Core areas, a frequently reported characteristic of animal space use, are used to answer many ecological questions. Numerous methods to estimate core areas have been applied, but current methods are either based on arbitrary decision rules (e.g., 50% isopleth), or are unable to differentiate between clustered and random point patterns. Using arbitrary rules for defining core areas ignores the biological basis for the existence (or lack of existence) of core areas.
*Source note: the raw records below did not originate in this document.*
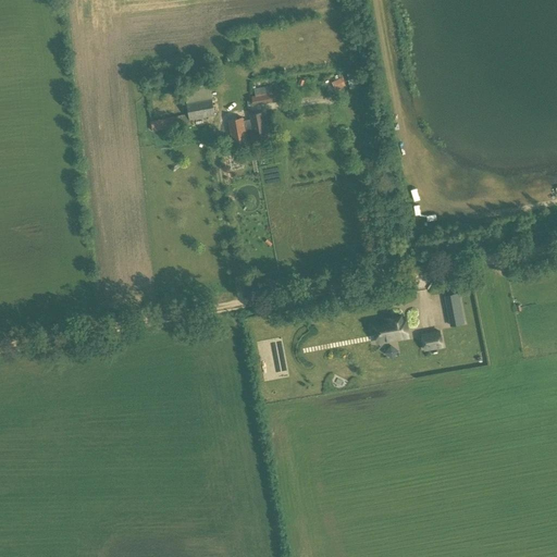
[(341,77),(331,82),(335,90),(345,86),(341,77)]
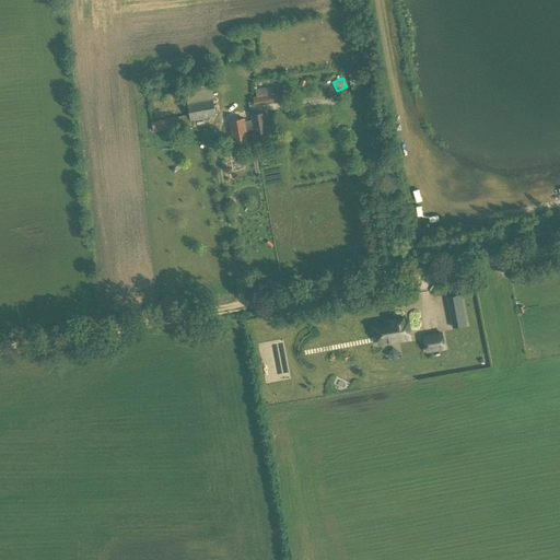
[(255,106),(279,102),(277,85),(252,91),(255,106)]
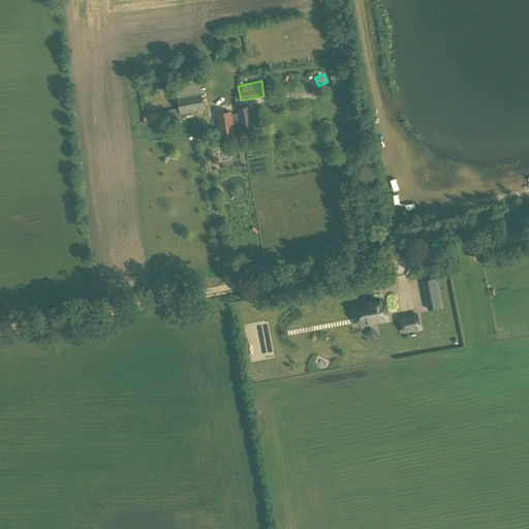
[(178,107),(179,114),(204,110),(199,83),(198,82),(175,87),(178,107)]
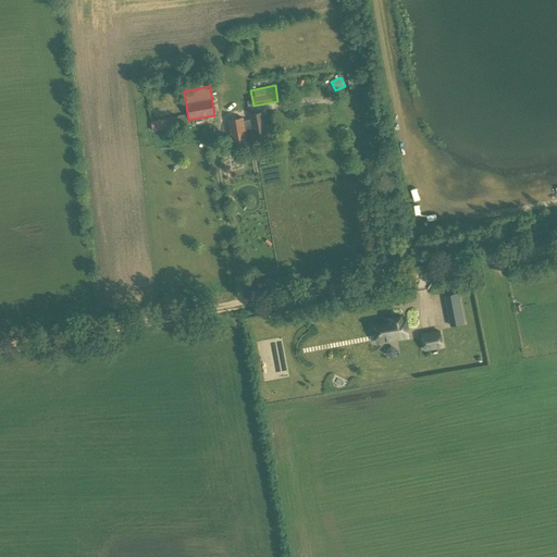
[(262,111),(249,114),(250,120),(254,138),(254,139),(267,137),(262,111)]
Organisms scale differently across species, seasons, and social classes, thus the actual spatial data from an animal should drive core area estimation rather than pre-defined rules. We present a novel statistical approach, based on kernel density methods, to estimate the isopleth that best delineates core areas when available data are limited to temporally independent animal locations with continuous spatial support on a bounded region. A key concept to this method is the optimal partitioning of a clustered spatial point process into a set of ≥ 2 complete spatially random point processes such that the union of their support is equal to the home range. We account for the uncertainty in the core area estimate by allowing it to be a random set that is parameterized and characterized with Bayesian methods. We present data from coyotes (Canis latrans), bobcats (Lynx rufus), and red-shouldered hawks (Buteo lineatus) collected from the same study site in Texas to determine if the optimal isopleth for core areas differs between species and to determine if there is any support for the common use of the 50% isopleth for identifying core areas.
Results/Conclusions
Optimal isopleths for characterizing individual core areas ranged between 18.7 and 71.5%. There was significant overlap between species in the optimal isopleths, indicating no species-specific range of isopleths. We also found no evidence to support the use of the 50% isopleth to subjectively define core areas. Our method is the first to accommodate the uncertainty in core area boundaries and can be extended to define areas of concentrated space use at multiple spatial scales (i.e., sub-core areas). Additionally, it can easily be generalized to other home range estimation methods and applications, such as epidemiology.